Respirei fundo. Droga, não vi as armas antes. Só queria dar meia-volta, mas não podia recuar agora. Fui em direção ao grupo, achando que era um ponto de moto táxi.
Um deles se afastou da moto e falou, a voz grave e carregada de autoridade:
- Tá perdida, boneca?
Olhei pra ele. Alto, pele bronzeada, traços indígenas. Se não for índio, pelo menos é descendente. E por sinal, muito gostoso.
- Não... achei que fosse um ponto de moto táxi. Desculpa.
Outro cara, mais novo, riu.
- Nós não é moto táxi não, delícia.
O primeiro ignorou a provocação e virou para os outros.
- Rapaziada, tô subindo. Fiquem atentos no corre.
Quando ele ia saindo, um branquinho encostou com uma moto do meu lado.
- Te levo lá. Sobe aí.
Agradeci a Deus. Melhor sair dali rápido. Ele me entregou um capacete e subi sem pensar duas vezes.
- Valeu mesmo, hein...? - Dei uma pausa, esperando ele dizer o nome.
- Elias. Mas pode me chamar de Elias Maluco.
Dei risada. O vulgo combinava com a energia dele.
- Então, Elias Maluco, me leva na rua 9, por favor.
Fomos conversando no caminho, e percebi que ele era engraçado.
- Tu é solteiro? - perguntei, mais por curiosidade do que interesse. - Porque algumas mulheres ficaram me olhando feio quando passamos.

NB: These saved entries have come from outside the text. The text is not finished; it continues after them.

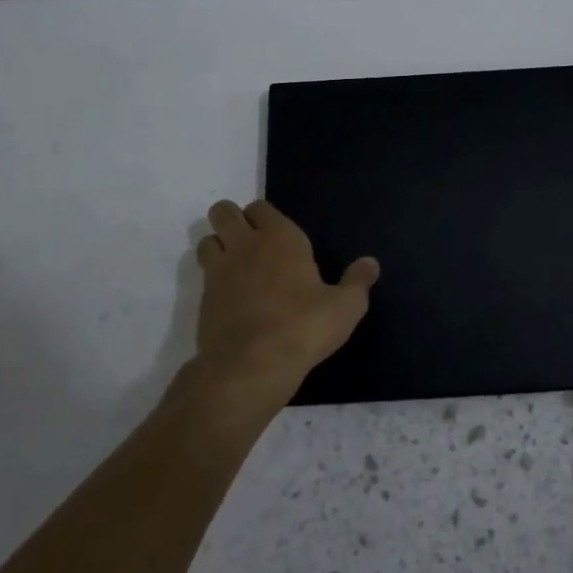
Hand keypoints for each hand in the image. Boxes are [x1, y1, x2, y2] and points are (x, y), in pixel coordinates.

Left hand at [188, 199, 378, 406]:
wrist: (252, 365)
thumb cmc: (304, 326)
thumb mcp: (345, 307)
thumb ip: (357, 282)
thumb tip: (370, 263)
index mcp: (280, 237)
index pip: (261, 207)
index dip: (265, 216)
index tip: (278, 234)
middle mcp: (245, 245)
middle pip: (223, 212)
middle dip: (232, 220)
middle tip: (252, 243)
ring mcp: (219, 271)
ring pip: (207, 240)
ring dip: (218, 246)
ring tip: (237, 266)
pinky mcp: (202, 300)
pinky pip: (203, 276)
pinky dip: (214, 279)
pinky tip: (231, 298)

Ele riu, sem tirar os olhos da rua.
- Sou. Elas perdem a calcinha quando o trem passa.
Soltei uma risada escandalosa. Esse cara era abusado.
Na porta de casa, tentei pagar pela corrida, mas ele recusou.

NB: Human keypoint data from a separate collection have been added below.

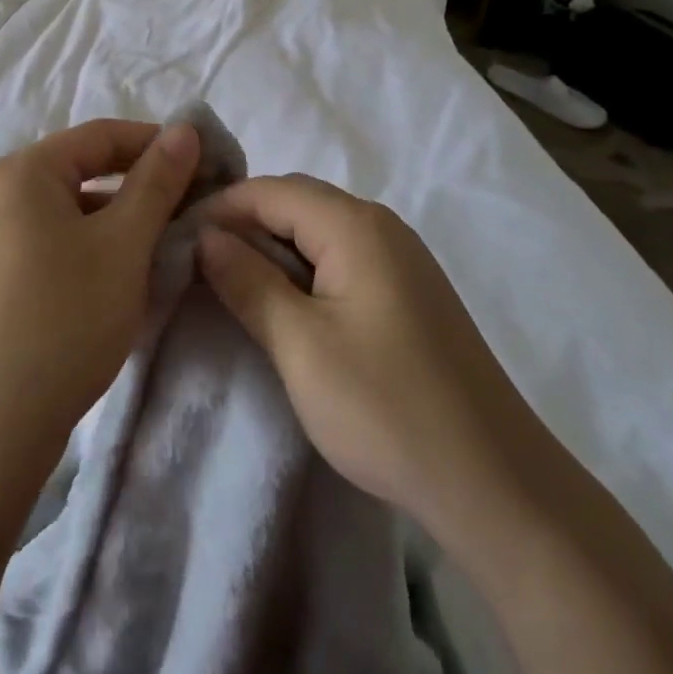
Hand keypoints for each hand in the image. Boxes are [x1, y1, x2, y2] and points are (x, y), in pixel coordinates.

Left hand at [0, 119, 200, 472]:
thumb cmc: (63, 318)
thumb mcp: (124, 245)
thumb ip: (157, 181)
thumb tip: (184, 129)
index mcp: (21, 171)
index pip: (100, 135)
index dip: (155, 143)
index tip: (203, 163)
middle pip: (79, 171)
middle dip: (136, 187)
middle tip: (186, 210)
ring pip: (63, 213)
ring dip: (112, 222)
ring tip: (157, 249)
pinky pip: (43, 244)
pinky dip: (82, 250)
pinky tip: (112, 282)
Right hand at [194, 175, 531, 529]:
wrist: (495, 483)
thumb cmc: (387, 408)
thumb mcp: (301, 346)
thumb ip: (248, 282)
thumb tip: (206, 236)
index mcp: (355, 225)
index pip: (271, 190)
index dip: (221, 207)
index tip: (177, 237)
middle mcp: (381, 225)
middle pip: (297, 201)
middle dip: (245, 222)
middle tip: (198, 260)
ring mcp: (400, 257)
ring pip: (319, 229)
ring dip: (274, 246)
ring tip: (232, 281)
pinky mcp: (408, 290)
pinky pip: (342, 256)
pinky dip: (304, 267)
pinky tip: (285, 302)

- Passa só o seu número, então. Quando precisar de um moto táxi de graça, aciona.
Ri da cara de pau, mas passei mesmo assim. Simpatizei com ele. Salvei como "Elias Maluco", e ele salvou o meu como "Gallore''. Lorena Maria é muito formal, só quem é íntimo me chama assim.
Ao entrar em casa, minha mãe estava largada no sofá, vendo novela.
- Vida gostosa, né, Dona Vânia?
Ela se assustou.
- Que susto, assombração! O que você quer, Lorena Maria?
- Já que perguntou... um bolo de chocolate bem recheado.
Ela bufou, mas já sabia que ia acabar fazendo.
- Vai buscar cerveja pra mim que eu faço.
Peguei minha carteira e saí antes que ela mudasse de ideia.
No mercadinho, dei de cara com o mesmo homem da entrada do morro.
Esbarrei nele, sem querer.
Era ainda mais imponente de perto.
- Desculpa, não te vi.
Ele me olhou de cima a baixo, sem dizer nada.
Olhar sério, expressão fechada.
Porra, Lorena. Deixa de ser atrapalhada.
Segui andando, xingando a mim mesma mentalmente.
De volta em casa, o cheiro de bolo já tomava conta do ambiente. Mandei mensagem pro Max, chamando ele. Minutos depois, ele chegou fazendo a egípcia.
- Que cheirinho de bolo...
- Não finge, mona. Você veio só por isso.
Minha mãe riu.
- Vocês quando se juntam, misericórdia!
Passamos o resto do dia ali, bebendo e conversando sobre tudo. O Max, como sempre, fofocando e contado da vida dos outros.
Depois de um tempo, decidi ir embora antes que ficasse tarde.
Mas a imagem daquele homem do mercadinho ainda não saía da minha cabeça.